PAGE EXTRACT:
• • •

I have a couple extra methods to ponder.
if_array_cast => sub { my @a = %$ref; if (@a) { 1 } else { 0 } },
if_each => sub { if (each %$ref) { 1 } else { 0 } },
v5.10.1 on old 486 gives this:
hash size: 0
Rate if_array_cast if_keys if if_values if_scalar if_each if_scalar_values if_scalar_keys
if_array_cast 1724138/s — -28% -49% -53% -58% -62% -63% -67%
if_keys 2392344/s 39% — -29% -35% -41% -47% -48% -55%
if 3378378/s 96% 41% — -9% -17% -25% -27% -36%
if_values 3703704/s 115% 55% 10% — -9% -18% -20% -30%
if_scalar 4065041/s 136% 70% 20% 10% — -10% -12% -23%
if_each 4504505/s 161% 88% 33% 22% 11% — -3% -14%
if_scalar_values 4629630/s 169% 94% 37% 25% 14% 3% — -12%
if_scalar_keys 5263158/s 205% 120% 56% 42% 29% 17% 14% –
hash size: 3
Rate if_array_cast if if_scalar if_each if_scalar_values if_keys if_values if_scalar_keys
if_array_cast 407830/s — -60% -62% -92% -94% -96% -96% -96%
if 1016260/s 149% — -6% -79% -85% -90% -90% -90%
if_scalar 1079914/s 165% 6% — -78% -84% -89% -89% -90%
if_each 4901961/s 1102% 382% 354% — -25% -50% -52% -54%
if_scalar_values 6578947/s 1513% 547% 509% 34% — -33% -36% -38%
if_keys 9803922/s 2304% 865% 808% 100% 49% — -4% -8%
if_values 10204082/s 2402% 904% 845% 108% 55% 4% — -4%
if_scalar_keys 10638298/s 2509% 947% 885% 117% 62% 9% 4% –
hash size: 500
Rate if_array_cast if_scalar if if_each if_values if_scalar_keys if_keys if_scalar_values
if_array_cast 2853/s — -100% -100% -100% -100% -100% -100% -100%
if_scalar 948767/s 33151% — -0% -75% -83% -90% -92% -92%
if 952381/s 33277% 0% — -75% -83% -90% -92% -92%
if_each 3816794/s 133664% 302% 301% — -34% -60% -68% -68%
if_values 5747126/s 201315% 506% 503% 51% — -40% -52% -52%
if_scalar_keys 9615385/s 336883% 913% 910% 152% 67% — -19% -19%
if_keys 11904762/s 417117% 1155% 1150% 212% 107% 24% — 0%
if_scalar_values 11904762/s 417117% 1155% 1150% 212% 107% 24% 0% –
Not sure if you were involved on the recent thread on p5p, but it’s now been fixed in blead and there is a work around:
http://grokbase.com/t/perl/perl5-porters/128rpw08re/perl-114576-check-if-hash-500x-times-slower-than-if-keys-hash#20120826gltvul5jmg7acitqfviyz37ike
if(!!%hash) { … }
I was not. Thanks for the link. Interesting that I wasn’t the only one obsessing over the performance of this. :)
(Also looks like I need to set up a mail server on my web host, I totally wasn’t getting mail notifications from wordpress!)

• • •

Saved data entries
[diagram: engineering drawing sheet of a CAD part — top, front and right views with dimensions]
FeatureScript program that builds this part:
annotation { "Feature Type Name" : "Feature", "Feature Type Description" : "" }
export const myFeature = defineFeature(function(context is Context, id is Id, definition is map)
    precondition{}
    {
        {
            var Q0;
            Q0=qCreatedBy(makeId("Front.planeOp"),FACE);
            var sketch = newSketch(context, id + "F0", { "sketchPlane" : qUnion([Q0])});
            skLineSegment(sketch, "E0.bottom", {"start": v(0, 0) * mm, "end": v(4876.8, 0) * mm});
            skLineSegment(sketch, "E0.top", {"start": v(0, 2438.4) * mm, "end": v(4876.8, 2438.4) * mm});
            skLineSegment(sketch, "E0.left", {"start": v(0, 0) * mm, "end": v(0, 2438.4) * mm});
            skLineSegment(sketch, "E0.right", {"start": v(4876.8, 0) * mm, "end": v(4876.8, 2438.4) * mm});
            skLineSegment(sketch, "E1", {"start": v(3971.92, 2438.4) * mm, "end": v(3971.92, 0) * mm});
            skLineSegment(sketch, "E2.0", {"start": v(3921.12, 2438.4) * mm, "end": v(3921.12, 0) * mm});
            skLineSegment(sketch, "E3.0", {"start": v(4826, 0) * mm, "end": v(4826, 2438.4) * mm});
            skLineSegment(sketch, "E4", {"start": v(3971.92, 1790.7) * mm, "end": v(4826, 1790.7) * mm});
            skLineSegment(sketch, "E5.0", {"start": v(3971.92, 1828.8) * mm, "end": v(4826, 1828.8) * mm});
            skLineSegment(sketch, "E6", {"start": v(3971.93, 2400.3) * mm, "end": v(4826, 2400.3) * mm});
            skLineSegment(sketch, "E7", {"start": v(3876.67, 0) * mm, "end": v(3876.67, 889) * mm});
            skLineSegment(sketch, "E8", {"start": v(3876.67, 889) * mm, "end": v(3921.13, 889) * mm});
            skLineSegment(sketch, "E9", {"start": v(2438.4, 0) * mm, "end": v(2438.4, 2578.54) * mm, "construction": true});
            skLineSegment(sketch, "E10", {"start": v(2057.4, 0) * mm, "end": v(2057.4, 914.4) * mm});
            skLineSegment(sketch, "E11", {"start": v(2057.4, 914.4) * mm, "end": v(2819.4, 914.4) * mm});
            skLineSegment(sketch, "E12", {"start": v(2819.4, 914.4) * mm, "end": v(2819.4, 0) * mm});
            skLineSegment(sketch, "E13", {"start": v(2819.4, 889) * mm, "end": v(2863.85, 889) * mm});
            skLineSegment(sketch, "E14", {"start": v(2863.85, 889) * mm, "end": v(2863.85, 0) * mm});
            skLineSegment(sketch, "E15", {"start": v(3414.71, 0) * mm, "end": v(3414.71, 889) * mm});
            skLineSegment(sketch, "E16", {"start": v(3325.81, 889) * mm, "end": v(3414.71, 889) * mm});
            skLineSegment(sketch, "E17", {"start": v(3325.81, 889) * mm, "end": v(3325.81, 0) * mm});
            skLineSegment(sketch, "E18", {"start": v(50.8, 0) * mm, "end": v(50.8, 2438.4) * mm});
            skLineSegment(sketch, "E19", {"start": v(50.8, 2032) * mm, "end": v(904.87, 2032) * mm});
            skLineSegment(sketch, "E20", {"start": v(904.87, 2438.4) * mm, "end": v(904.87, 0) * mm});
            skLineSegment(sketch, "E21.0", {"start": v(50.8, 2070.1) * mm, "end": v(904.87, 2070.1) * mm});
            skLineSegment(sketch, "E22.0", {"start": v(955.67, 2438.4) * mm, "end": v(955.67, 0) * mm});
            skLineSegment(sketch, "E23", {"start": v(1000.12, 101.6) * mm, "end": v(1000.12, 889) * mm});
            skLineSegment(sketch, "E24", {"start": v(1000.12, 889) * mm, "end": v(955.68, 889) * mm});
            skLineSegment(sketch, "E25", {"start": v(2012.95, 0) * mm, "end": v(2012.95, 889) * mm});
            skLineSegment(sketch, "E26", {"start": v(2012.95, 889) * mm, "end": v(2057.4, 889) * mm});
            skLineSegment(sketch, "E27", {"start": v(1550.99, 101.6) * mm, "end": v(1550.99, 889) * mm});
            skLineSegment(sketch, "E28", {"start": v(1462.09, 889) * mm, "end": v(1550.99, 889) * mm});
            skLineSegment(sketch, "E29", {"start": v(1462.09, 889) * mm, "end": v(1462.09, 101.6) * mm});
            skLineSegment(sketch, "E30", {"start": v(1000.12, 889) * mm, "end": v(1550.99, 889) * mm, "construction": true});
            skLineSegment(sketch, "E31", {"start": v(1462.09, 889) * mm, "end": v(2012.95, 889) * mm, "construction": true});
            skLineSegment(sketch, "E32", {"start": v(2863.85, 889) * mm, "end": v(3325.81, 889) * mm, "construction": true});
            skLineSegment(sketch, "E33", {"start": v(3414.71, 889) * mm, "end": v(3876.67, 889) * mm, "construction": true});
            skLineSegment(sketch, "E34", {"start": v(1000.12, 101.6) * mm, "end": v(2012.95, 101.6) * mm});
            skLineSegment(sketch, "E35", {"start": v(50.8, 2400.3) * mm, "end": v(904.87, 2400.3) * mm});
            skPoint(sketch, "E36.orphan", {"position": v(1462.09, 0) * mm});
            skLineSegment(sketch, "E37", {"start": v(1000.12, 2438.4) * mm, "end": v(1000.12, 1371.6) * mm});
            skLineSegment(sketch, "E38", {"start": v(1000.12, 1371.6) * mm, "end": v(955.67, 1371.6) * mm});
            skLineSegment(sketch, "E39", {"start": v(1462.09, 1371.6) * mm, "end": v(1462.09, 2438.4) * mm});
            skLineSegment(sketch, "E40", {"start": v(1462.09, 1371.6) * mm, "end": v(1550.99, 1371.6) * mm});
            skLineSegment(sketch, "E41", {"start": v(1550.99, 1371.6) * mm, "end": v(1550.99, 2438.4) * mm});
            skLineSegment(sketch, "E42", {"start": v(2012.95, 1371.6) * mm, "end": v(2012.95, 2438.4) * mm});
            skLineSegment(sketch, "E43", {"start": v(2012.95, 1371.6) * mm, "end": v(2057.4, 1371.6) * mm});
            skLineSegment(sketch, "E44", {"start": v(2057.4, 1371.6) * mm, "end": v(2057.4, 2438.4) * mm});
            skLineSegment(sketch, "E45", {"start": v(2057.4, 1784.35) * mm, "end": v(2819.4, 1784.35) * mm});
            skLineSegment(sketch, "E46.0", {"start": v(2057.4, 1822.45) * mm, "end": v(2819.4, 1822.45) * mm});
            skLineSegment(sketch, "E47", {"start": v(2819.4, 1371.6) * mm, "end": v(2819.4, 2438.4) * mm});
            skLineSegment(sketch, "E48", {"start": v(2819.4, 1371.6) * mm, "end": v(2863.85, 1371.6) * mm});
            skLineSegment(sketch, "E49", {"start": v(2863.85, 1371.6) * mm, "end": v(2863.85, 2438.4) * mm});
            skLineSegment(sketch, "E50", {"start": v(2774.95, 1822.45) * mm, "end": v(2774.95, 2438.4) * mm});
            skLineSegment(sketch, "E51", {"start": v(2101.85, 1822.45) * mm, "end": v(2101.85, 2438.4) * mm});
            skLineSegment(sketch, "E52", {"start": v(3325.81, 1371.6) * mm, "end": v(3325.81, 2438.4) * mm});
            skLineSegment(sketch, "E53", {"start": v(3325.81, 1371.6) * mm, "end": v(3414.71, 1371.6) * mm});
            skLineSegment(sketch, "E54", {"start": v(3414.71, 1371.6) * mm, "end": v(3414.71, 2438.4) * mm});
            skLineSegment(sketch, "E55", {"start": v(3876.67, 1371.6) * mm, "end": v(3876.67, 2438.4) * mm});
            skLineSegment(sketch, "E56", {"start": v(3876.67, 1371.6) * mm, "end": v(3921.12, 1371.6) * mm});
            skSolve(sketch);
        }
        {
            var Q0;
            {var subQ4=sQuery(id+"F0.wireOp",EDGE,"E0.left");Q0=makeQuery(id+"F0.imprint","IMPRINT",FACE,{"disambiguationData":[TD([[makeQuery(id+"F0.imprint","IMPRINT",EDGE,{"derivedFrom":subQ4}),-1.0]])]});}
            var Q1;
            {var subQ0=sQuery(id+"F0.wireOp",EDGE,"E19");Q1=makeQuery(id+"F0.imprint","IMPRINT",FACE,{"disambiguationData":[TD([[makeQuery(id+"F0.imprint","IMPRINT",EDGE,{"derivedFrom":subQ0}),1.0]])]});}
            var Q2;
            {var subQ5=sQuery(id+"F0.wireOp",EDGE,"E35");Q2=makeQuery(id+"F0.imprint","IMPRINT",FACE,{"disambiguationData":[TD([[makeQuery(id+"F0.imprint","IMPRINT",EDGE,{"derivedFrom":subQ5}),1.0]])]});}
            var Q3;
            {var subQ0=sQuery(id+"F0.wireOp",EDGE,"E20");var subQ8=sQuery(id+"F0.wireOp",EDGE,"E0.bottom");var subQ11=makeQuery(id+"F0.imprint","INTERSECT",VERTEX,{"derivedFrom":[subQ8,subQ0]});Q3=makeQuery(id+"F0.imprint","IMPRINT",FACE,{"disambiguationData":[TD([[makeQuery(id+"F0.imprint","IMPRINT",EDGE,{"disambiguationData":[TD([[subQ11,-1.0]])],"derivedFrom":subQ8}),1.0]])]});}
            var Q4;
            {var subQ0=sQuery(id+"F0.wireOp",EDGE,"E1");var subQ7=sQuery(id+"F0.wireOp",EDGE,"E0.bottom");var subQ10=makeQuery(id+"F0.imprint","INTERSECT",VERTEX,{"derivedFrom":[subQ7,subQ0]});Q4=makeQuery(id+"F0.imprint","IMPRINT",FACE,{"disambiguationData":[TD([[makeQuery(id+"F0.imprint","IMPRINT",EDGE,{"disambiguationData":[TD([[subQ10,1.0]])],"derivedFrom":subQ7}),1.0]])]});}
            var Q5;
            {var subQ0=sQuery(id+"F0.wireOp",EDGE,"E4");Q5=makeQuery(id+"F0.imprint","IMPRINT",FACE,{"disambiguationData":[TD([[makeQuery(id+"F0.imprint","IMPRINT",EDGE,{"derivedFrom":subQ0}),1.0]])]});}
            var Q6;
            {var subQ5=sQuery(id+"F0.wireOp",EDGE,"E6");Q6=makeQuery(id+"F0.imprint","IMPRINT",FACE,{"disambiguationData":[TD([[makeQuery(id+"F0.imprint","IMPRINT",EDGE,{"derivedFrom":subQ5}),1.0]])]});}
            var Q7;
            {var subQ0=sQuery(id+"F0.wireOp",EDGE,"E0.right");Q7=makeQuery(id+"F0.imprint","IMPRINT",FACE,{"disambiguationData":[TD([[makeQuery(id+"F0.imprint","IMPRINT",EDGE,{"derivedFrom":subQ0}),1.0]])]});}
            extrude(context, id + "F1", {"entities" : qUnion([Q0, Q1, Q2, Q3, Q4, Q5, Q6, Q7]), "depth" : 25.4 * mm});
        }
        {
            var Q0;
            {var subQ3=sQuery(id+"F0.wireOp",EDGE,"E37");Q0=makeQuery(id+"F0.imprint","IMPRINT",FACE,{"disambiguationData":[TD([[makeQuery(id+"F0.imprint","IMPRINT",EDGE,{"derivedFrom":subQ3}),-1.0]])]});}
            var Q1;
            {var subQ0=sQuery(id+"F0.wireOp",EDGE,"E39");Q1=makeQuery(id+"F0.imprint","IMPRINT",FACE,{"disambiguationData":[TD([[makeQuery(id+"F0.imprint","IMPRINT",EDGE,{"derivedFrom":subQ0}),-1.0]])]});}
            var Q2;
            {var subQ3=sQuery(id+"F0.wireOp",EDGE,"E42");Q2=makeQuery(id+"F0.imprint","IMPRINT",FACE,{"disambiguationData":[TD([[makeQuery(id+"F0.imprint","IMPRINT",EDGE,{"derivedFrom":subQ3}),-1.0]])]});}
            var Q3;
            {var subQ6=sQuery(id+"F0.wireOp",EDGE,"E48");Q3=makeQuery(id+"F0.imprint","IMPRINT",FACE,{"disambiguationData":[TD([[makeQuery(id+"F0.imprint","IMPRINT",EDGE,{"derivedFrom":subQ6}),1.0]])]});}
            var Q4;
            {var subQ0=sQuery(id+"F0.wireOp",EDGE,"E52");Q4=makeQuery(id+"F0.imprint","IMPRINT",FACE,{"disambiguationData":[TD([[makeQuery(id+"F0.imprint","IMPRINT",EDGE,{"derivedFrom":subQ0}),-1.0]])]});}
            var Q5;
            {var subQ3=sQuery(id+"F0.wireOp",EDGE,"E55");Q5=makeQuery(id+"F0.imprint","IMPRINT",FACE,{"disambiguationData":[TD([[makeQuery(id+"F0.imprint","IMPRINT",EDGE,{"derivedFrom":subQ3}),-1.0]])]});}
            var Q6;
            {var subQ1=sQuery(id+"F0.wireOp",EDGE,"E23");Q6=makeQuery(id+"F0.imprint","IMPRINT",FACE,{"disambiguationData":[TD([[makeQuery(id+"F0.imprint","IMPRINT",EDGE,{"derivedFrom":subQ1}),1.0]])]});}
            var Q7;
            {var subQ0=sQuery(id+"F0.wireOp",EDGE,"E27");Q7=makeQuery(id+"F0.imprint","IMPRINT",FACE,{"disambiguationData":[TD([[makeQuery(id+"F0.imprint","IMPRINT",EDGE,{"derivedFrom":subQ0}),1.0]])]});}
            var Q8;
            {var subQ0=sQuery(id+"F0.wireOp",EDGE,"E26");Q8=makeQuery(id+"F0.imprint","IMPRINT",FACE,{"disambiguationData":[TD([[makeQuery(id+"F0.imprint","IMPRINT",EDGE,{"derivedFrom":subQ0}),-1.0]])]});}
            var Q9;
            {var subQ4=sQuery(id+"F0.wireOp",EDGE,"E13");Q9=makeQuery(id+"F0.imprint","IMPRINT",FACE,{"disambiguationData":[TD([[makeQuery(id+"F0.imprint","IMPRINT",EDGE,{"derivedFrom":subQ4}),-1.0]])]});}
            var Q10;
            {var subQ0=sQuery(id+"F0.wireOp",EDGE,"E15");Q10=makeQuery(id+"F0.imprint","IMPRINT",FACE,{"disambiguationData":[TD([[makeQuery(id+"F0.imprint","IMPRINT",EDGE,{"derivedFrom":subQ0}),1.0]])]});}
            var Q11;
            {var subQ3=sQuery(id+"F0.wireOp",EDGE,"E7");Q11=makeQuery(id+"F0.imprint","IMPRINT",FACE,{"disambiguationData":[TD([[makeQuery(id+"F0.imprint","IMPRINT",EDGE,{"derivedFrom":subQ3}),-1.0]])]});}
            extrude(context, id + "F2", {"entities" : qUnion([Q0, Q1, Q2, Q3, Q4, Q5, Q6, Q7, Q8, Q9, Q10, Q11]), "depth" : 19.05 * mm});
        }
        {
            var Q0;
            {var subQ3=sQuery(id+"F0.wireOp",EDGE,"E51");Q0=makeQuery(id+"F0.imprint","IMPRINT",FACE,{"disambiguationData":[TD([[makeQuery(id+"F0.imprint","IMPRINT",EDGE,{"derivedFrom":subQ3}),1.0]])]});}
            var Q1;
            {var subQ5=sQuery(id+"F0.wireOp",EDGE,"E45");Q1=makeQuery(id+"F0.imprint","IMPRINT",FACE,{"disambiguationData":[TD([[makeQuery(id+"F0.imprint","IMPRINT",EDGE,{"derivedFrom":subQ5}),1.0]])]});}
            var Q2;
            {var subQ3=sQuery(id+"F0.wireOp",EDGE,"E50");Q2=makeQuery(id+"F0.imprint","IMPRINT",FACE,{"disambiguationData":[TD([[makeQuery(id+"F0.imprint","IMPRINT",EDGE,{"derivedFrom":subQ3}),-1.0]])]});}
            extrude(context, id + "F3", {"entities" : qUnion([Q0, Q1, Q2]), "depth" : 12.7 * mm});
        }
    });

• • •

INSTRUCTIONS TO FOLLOW: In the Perl hash benchmark thread, what Perl version and machine produced the benchmark results?

YOUR RESPONSE: Perl v5.10.1 on an old 486.